In nineteen fifty nine when I was ten years old my mother took me and my sister to Hawaii for the summer. I found out years later that she never told my father before she left. He came home from work one day and we were gone. She did this three or four times while we were growing up. She would just take off and not tell my father where she was going. However she would always come back before school started. I’m not quite sure what this was all about. Maybe she found out about one of his many infelicities. Maybe it was putting him on notice to shape up. I really don’t know the reason for the separations but when we came back he really appreciated her more than ever.
Maybe she was like her grandfather (not the one who sexual abused her) and just had a wandering soul. He would take off for months during the great depression and never tell anyone. Not even his wife. Sometimes he just wouldn’t come home from work. Instead he would hop a freight train out town. One day on one of his rare visits back home, the noon whistle blow. He came home for supper, as was the custom in many small Midwest towns back then. He told his wife “I’m not working for those guys anymore after today, they’re all a bunch of idiots.” After his meal he went back to work digging a well.

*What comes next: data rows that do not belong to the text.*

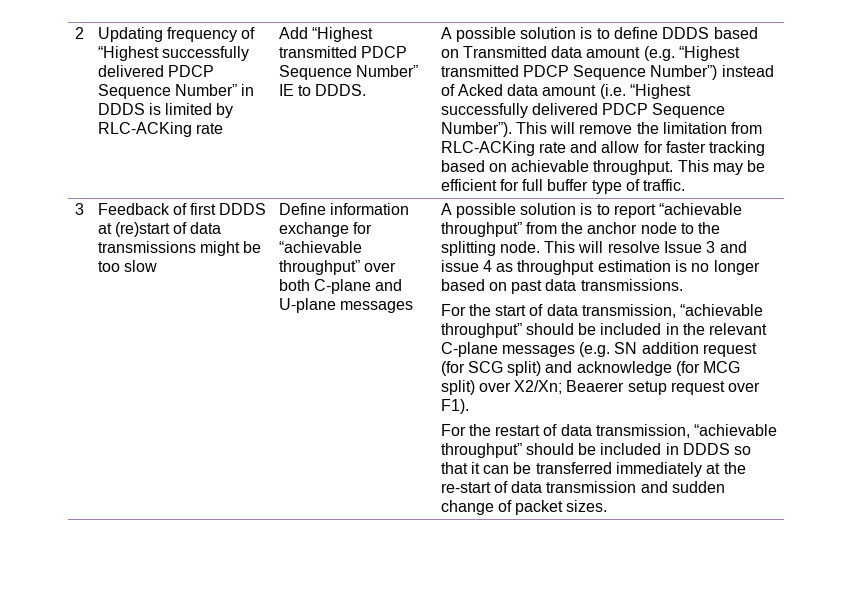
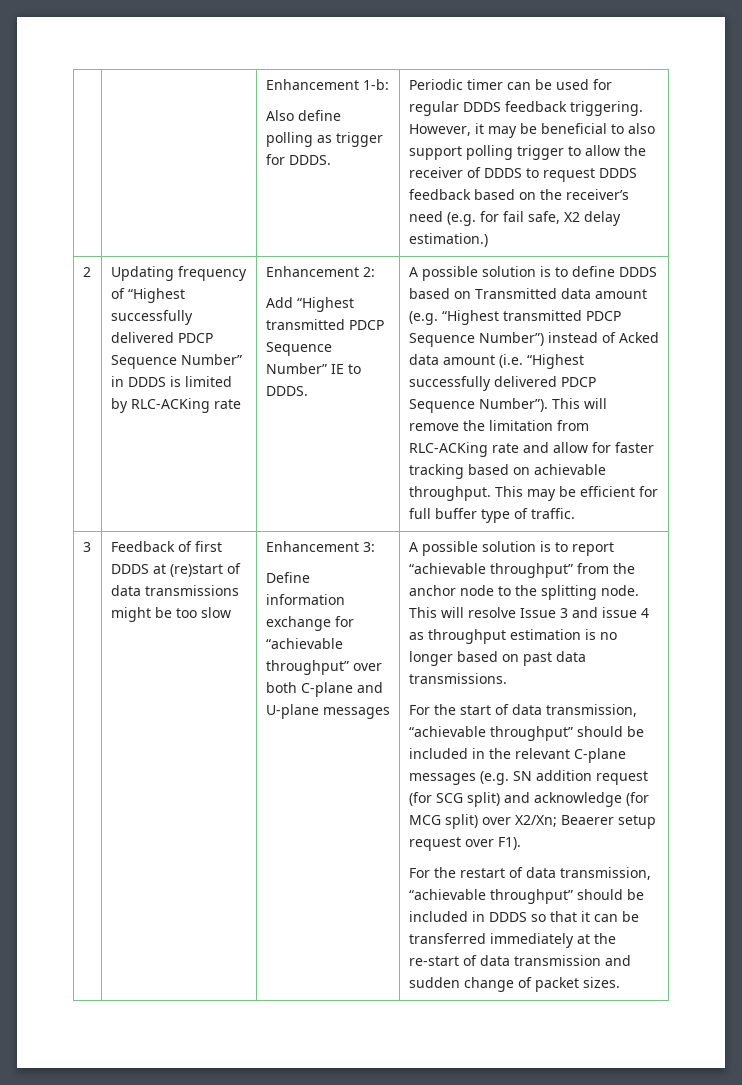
(74, 33) none -> [265,79,389,90] [265,110,341,121] [265,132,383,147] [265,154,331,165] [408,79,612,90] [408,101,643,116] [408,123,655,138] [408,145,646,160] [408,167,637,182] [408,189,629,200] [408,211,621,226] [408,233,488,247] | | Enhancement 1-b: // Also define polling as trigger for DDDS. | Periodic timer can be used for regular DDDS feedback triggering. However, it may be beneficial to also support polling trigger to allow the receiver of DDDS to request DDDS feedback based on the receiver’s need (e.g. for fail safe, X2 delay estimation.) //
(223, 128) none -> [265,266,375,277] Enhancement 2: //
(157, 266) none -> [265,541,375,552] Enhancement 3: //

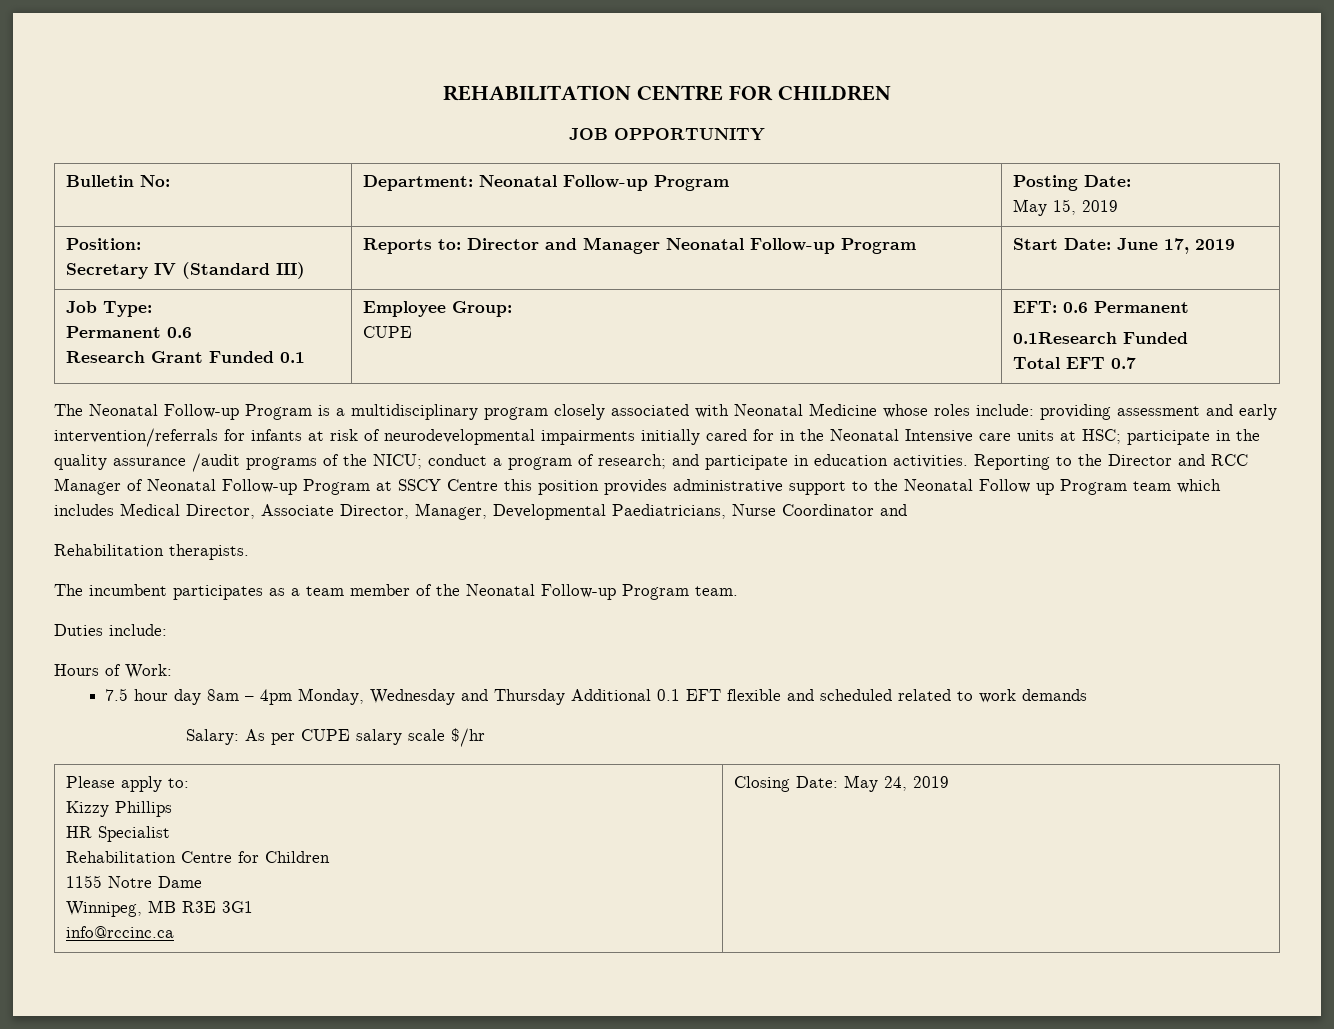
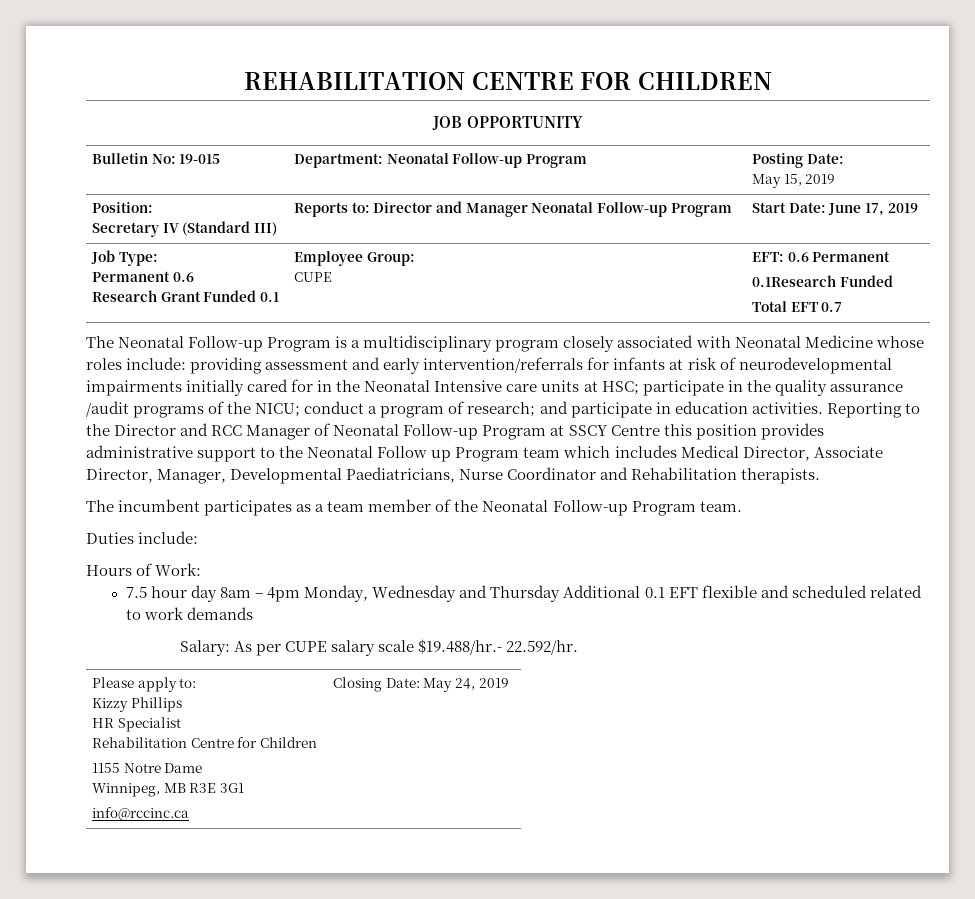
(170, 181) none -> [179,154,221,164] 19-015
(907, 510) // -> (629, 473) none
[450,728,485,747] $/hr -> [418,639,579,655] $19.488/hr.- 22.592/hr.

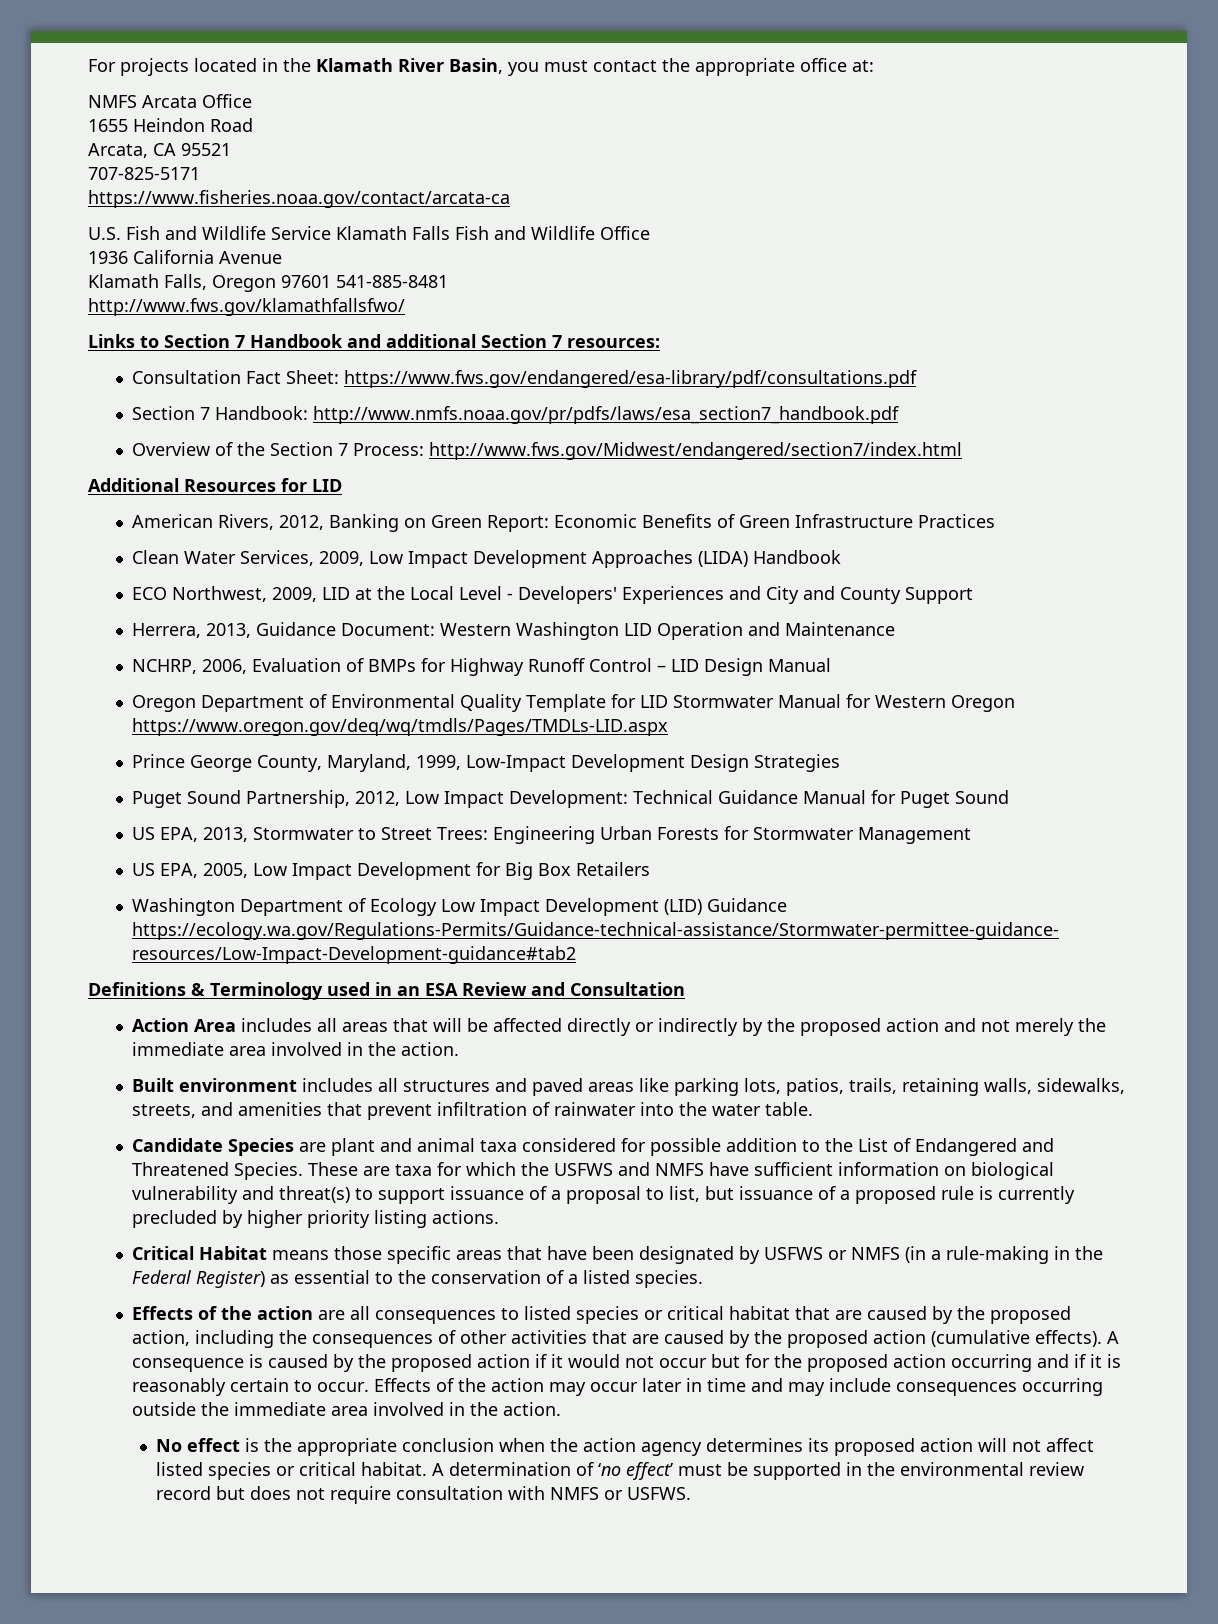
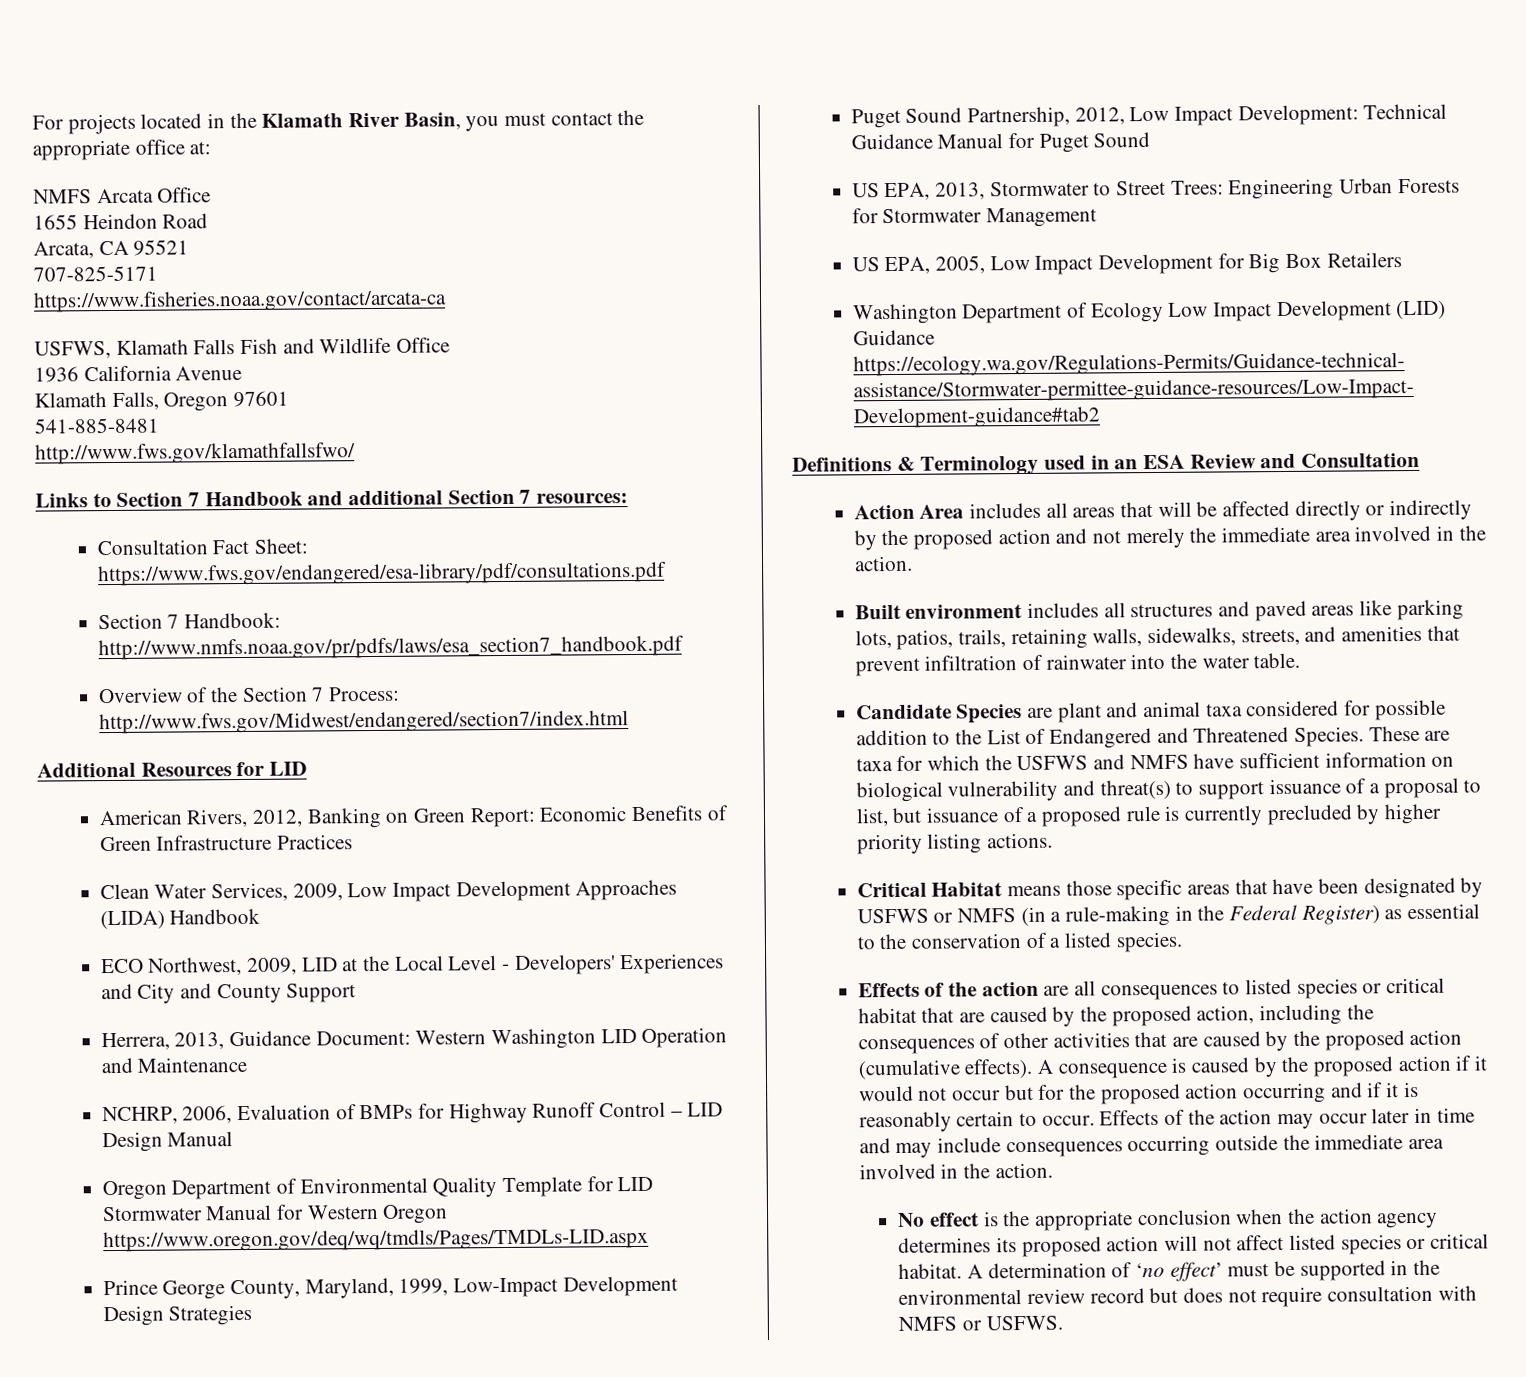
[88,226,331,240] U.S. Fish and Wildlife Service -> [34,341,111,359] USFWS,
(331, 281) none -> (290, 399) //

My great grandfather didn’t come home that evening and he didn’t hop a freight train out of town either. That afternoon he was at the bottom of a twenty foot well digging out the muck and smoking a cigarette. There was a small gas pump running on the top of the hole that was pumping out the water that was seeping in. One of the guys he was working for, did however turn out to be an idiot, because he accidently kick a can full of gas into the hole. No more freight trains for gramps. He was burned to a crisp. His wondering days were over.